I love this story. I, too, have seen those faces -- the face the established order shows the outsider. I saw it when I was a young man in Shreveport, Louisiana. In a way, it was a rare privilege. This story could have happened yesterday in any number of places: Russia, the Philippines, Indonesia... and Louisiana. It could happen anywhere, in other words, where the roots of civil society are weak; where clans are strong; where the monopoly of violence is not entirely conceded to the state, and where the state recognizes, in its daily working, the de facto right of groups to enforce extra-legal punishments. What Votaire saw, sealed in the impassivity of the circle of faces that confronted him, was the naked substructure of the very society he moved in. Rohan's henchmen woke him up. Voltaire made a leap in place that moment. He became the Voltaire we know, realizing, beyond his vanity, what the point was: the great target, really, of the whole Enlightenment project in the first half of the 18th century. The traditional order, the rule of authority rather than reason, was based on just this moment when the face closes. He realized that he could expect no quarter from these people. He'd have to forge his arms himself.

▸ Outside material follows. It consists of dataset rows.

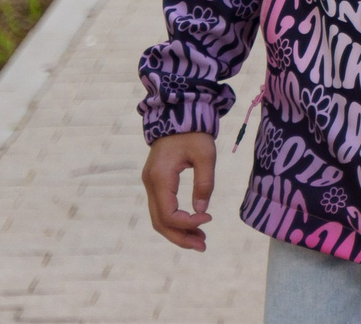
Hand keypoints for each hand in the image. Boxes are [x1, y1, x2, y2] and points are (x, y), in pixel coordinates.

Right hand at [141, 133, 216, 250]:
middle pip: (160, 223)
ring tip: (201, 241)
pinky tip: (193, 225)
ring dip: (178, 232)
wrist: (178, 114)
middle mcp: (150, 184)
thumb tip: (202, 210)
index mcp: (160, 178)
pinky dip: (176, 221)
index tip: (209, 218)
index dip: (188, 223)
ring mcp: (151, 184)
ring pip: (159, 219)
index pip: (169, 214)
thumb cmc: (193, 133)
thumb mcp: (205, 155)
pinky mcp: (156, 183)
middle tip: (203, 246)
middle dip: (181, 237)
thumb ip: (204, 183)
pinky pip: (162, 209)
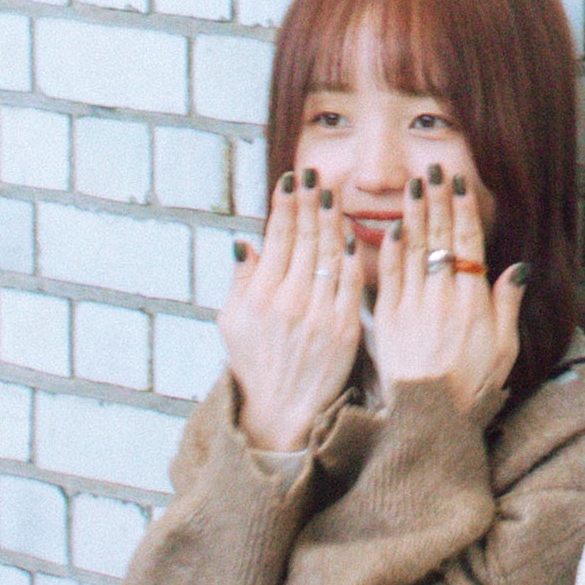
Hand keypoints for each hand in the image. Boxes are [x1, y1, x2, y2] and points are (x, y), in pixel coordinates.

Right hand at [221, 173, 367, 454]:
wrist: (284, 411)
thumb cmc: (254, 364)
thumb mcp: (232, 323)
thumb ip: (240, 281)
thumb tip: (245, 242)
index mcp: (260, 296)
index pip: (276, 238)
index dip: (284, 205)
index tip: (289, 179)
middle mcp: (290, 301)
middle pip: (304, 238)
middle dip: (308, 202)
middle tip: (313, 174)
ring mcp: (320, 314)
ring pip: (330, 254)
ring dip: (332, 219)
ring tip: (331, 194)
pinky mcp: (346, 328)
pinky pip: (352, 282)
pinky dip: (353, 255)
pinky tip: (353, 233)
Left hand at [363, 157, 520, 421]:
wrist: (430, 417)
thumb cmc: (469, 389)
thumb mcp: (503, 349)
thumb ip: (507, 305)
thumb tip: (516, 270)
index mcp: (472, 301)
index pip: (467, 243)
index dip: (462, 210)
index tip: (457, 184)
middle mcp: (442, 296)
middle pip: (439, 237)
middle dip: (436, 200)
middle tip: (432, 169)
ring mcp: (413, 305)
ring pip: (412, 249)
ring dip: (413, 213)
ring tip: (413, 185)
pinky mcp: (387, 318)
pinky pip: (388, 273)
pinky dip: (390, 248)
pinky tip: (391, 227)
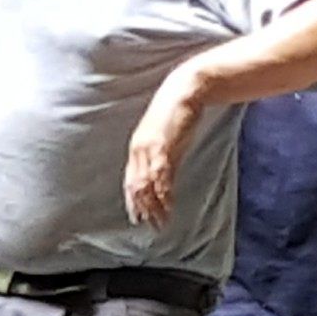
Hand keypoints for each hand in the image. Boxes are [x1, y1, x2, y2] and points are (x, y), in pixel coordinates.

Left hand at [123, 66, 205, 229]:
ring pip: (147, 184)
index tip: (136, 217)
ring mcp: (149, 148)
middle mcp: (138, 149)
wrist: (185, 89)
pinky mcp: (163, 145)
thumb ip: (165, 156)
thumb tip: (166, 178)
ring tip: (160, 222)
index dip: (132, 200)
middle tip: (148, 226)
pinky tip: (168, 204)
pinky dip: (164, 192)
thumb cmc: (178, 112)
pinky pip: (161, 174)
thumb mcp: (167, 138)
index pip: (130, 180)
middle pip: (136, 186)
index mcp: (137, 147)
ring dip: (154, 205)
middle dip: (142, 208)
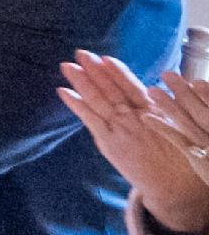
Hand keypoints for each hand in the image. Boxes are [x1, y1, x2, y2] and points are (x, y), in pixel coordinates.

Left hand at [61, 53, 208, 232]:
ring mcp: (121, 129)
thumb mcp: (175, 125)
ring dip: (81, 81)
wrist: (173, 187)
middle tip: (80, 52)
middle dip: (95, 70)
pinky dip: (76, 104)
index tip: (105, 57)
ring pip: (98, 101)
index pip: (132, 86)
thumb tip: (164, 86)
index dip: (117, 71)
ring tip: (67, 66)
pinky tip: (63, 91)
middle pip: (111, 89)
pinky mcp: (109, 143)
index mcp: (153, 110)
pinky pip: (90, 120)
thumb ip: (164, 106)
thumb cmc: (177, 154)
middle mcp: (135, 117)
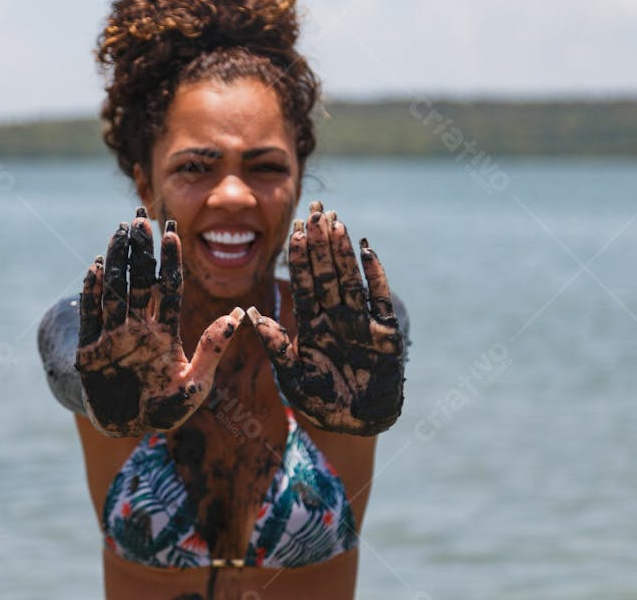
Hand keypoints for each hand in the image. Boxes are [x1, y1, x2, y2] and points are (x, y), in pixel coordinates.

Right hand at [76, 208, 244, 436]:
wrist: (128, 430)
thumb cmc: (165, 409)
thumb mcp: (195, 384)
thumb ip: (213, 350)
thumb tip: (237, 315)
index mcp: (164, 332)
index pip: (168, 288)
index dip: (170, 261)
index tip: (173, 233)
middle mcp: (138, 327)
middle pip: (139, 281)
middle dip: (140, 251)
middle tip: (141, 218)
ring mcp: (113, 336)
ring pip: (114, 290)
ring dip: (117, 260)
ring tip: (120, 231)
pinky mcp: (90, 350)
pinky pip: (91, 315)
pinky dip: (92, 292)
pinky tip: (95, 267)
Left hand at [247, 201, 404, 435]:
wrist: (356, 425)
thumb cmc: (321, 403)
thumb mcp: (291, 377)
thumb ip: (274, 347)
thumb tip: (250, 313)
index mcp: (312, 325)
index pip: (304, 284)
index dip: (300, 258)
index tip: (293, 229)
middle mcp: (336, 318)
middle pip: (327, 274)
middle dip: (321, 244)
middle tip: (315, 212)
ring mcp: (361, 323)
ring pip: (350, 280)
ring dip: (343, 252)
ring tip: (336, 223)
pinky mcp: (386, 333)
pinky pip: (380, 298)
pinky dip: (375, 275)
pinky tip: (366, 250)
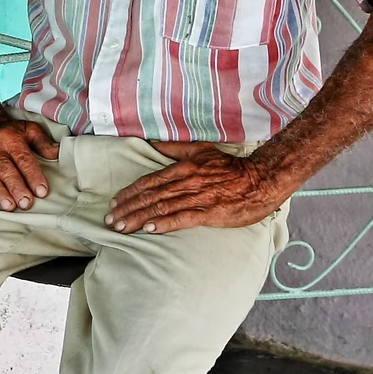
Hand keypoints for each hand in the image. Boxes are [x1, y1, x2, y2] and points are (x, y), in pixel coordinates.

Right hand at [0, 116, 58, 210]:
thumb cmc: (8, 130)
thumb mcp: (28, 129)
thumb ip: (43, 142)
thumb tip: (57, 153)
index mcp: (11, 139)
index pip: (24, 160)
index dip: (33, 176)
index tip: (41, 191)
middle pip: (5, 169)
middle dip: (16, 188)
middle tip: (25, 203)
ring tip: (8, 206)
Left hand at [105, 145, 288, 233]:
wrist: (262, 180)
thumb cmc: (231, 168)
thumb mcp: (202, 151)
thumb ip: (175, 149)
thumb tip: (151, 143)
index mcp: (184, 168)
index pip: (150, 182)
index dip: (130, 193)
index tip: (115, 203)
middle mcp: (187, 182)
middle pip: (150, 196)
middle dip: (128, 209)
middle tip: (110, 220)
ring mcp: (198, 198)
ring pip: (161, 208)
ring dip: (138, 218)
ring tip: (121, 227)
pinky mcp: (210, 212)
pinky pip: (183, 218)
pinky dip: (164, 223)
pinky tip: (149, 229)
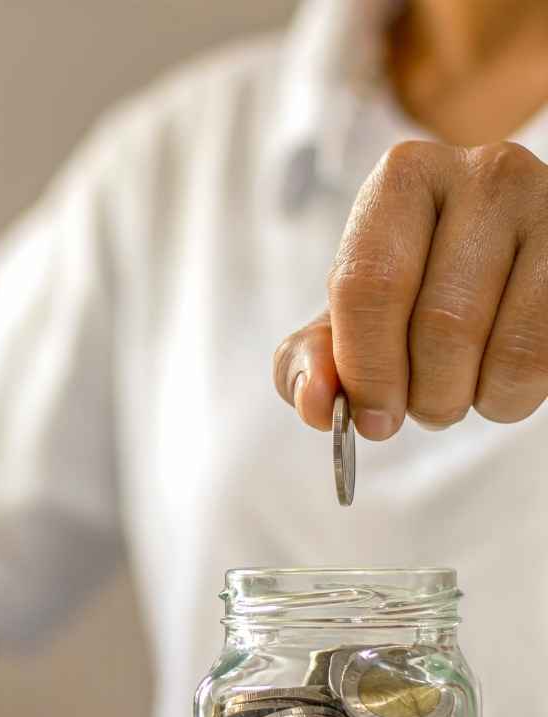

So he did. He operated under the aegis of satire, the downstairs weapon. Scapin's revenge. (actually, the denouement of this story does have a Scapin-esque feel - Voltaire made it known that he was consorting with underworld thugs, learning fencing, and Rohan, a notorious coward, prevailed on the king to issue a lettre de cachet, putting Voltaire in the Bastille again. A sign of the regime's essential weakness is that Voltaire was soon released -- there was a certain shame about what Rohan had done. Follow the shame - it is always a clue). To implant a sense of the judicial equality of persons in a society that doesn't, in its social tissues, feel that equality, requires more toxic methods than the arguments of rationality. It required all the tactics of ridicule, imprudence and pointed analogy that the philosophes inherited from the ancients, and from the kindred spirits of the century before: Montaigne and the libertine circle around St. - Evremond. Even in this early stage of modernity, shock was the weapon of choice, because the other weapons -- the closed carriages and the cudgels -- were all held by the other side. As we will see in my third tableaux -- you see, I am thinking of my posts about this subject as pictures in a triptych -- this ingrained habit of satire stood between Voltaire and Rousseau, making it impossible for either party to understand the other one. Satire, in other word, has its great historic moment in the 18th century. It is the dark star twinned with optimism in the Enlightenment program. That relationship contains in itself the seed of its own dialectical destruction.